Kecaman itu dilontarkan oleh Juru Bicara Kementerian Luar Negeri Korut, melalui kantor berita the Korean Central News Agency (KCNA). Menurut Korut tindakan Trump pantas mendapatkan kecaman dari dunia internasional.
"Keputusan oleh Presiden AS Trump untuk mengakui Kuds (sebutan Yerusalem dalam bahasa Arab), sebagai Ibu Kota Israel dan memindahkan Kedubes AS ke sana, pantas dikecam oleh seluruh dunia," sebut Jubir Kemenlu Korut kepada KCNA, yang dikutip Yonhap, Sabtu 9 Desember 2017.
"Keputusan itu merupakan bentuk penghinaan dari legitimasi internasional dan keinginan dunia internasional mengenai status Yerusalem," jelasnya.
Selama ini, dunia internasional tidak mengakui Yerusalem sebagai Ibu Kota Israel. Masyarakat internasional menginginkan status quo mengenai Yerusalem tetap dipertahankan.
Namun mengenai keputusan Trump, Korut mengaku hal tersebut tidak terlalu mengejutkan. Terutama berkaca dari apa yang sudah dilakukan Trump selama ini.
"Tidak mengejutkan melihat keputusan Trump, karena muncul dari sosok yang gemar menyuarakan kehancuran total dari sebuah negara berdaulat di forum PBB," imbuh KCNA.
"Amerika Serikat harus memikul tanggung jawab penuh atas konsekuensi ketegangan dan ketidakstabilan di kawasan Timur Tengah, atas keputusannya yang ceroboh," pungkas pihak Korut.
Menyusul status Yerusalem saat ini, Korut menilai Yerusalem harus diselesaikan secara adil dengan hak nasional rakyat Palestina diberikan.
"Kami, berdasarkan pemikiran kemerdekaan, perdamaian dan persahabatan, mengecam keras sikap AS kali ini. Kami juga mendukung Palestina dan rakyat Arab lainnya untuk meraih hak legitimasinya," tegas pernyataan pihak Korut.

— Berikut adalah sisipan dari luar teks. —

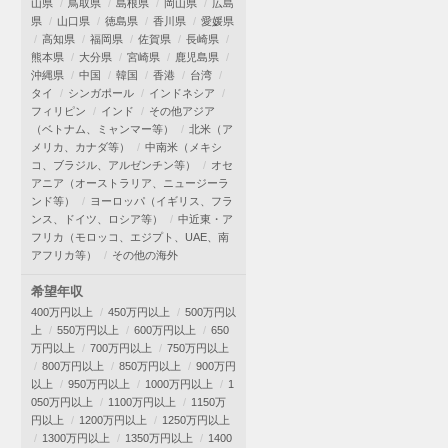
山県
鳥取県
島根県
岡山県
広島
県
山口県
徳島県
香川県
愛媛県
高知県
福岡県
佐賀県
長崎県
熊本県
大分県
宮崎県
鹿児島県
沖縄県
中国
韓国
香港
台湾
タイ
シンガポール
インドネシア
フィリピン
インド
その他アジア
（ベトナム、ミャンマー等）
北米（ア
メリカ、カナダ等）
中南米（メキシ
コ、ブラジル、アルゼンチン等）
オセ
アニア（オーストラリア、ニュージーラ
ンド等）
ヨーロッパ（イギリス、フラ
ンス、ドイツ、ロシア等）
中近東・ア
フリカ（モロッコ、エジプト、UAE、南
アフリカ等）
その他の海外
希望年収
400万円以上
450万円以上
500万円以
上
550万円以上
600万円以上
650
万円以上
700万円以上
750万円以上
800万円以上
850万円以上
900万円
以上
950万円以上
1000万円以上
1
050万円以上
1100万円以上
1150万
円以上
1200万円以上
1250万円以上
1300万円以上
1350万円以上
1400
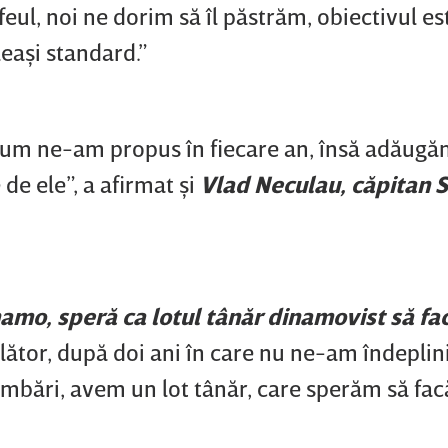
feul, noi ne dorim să îl păstrăm, obiectivul es
eaşi standard.”
cum ne-am propus în fiecare an, însă adăugă
 de ele”, a afirmat şi
Vlad Neculau, căpitan
amo, speră ca lotul tânăr dinamovist să fa
ător, după doi ani în care nu ne-am îndeplin
imbări, avem un lot tânăr, care sperăm să fac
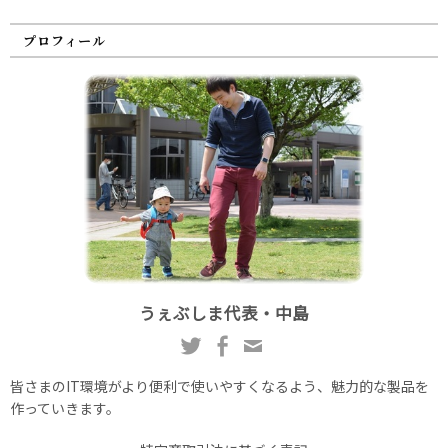
プロフィール
うぇぶしま代表・中島
皆さまのIT環境がより便利で使いやすくなるよう、魅力的な製品を
作っていきます。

Setelah pengumuman dari Trump, muncul aksi protes di wilayah Palestina. Kekerasan menyusul protes itu pun tak bisa dihindari.
Dua warga Palestina tewas di tengah peluncuran roket dari Jalur Gaza dan serangan udara Israel, Jumat 8 Desember 2017.
Satu hari setelah unjuk rasa dan bentrokan di Yerusalem serta wilayah Palestina, sedikitnya tiga roket ditembakkan ke arah Israel dari Jalur Gaza. Salah satu roket ditembak jatuh oleh sistem anti-misil Iron Dome milik Israel.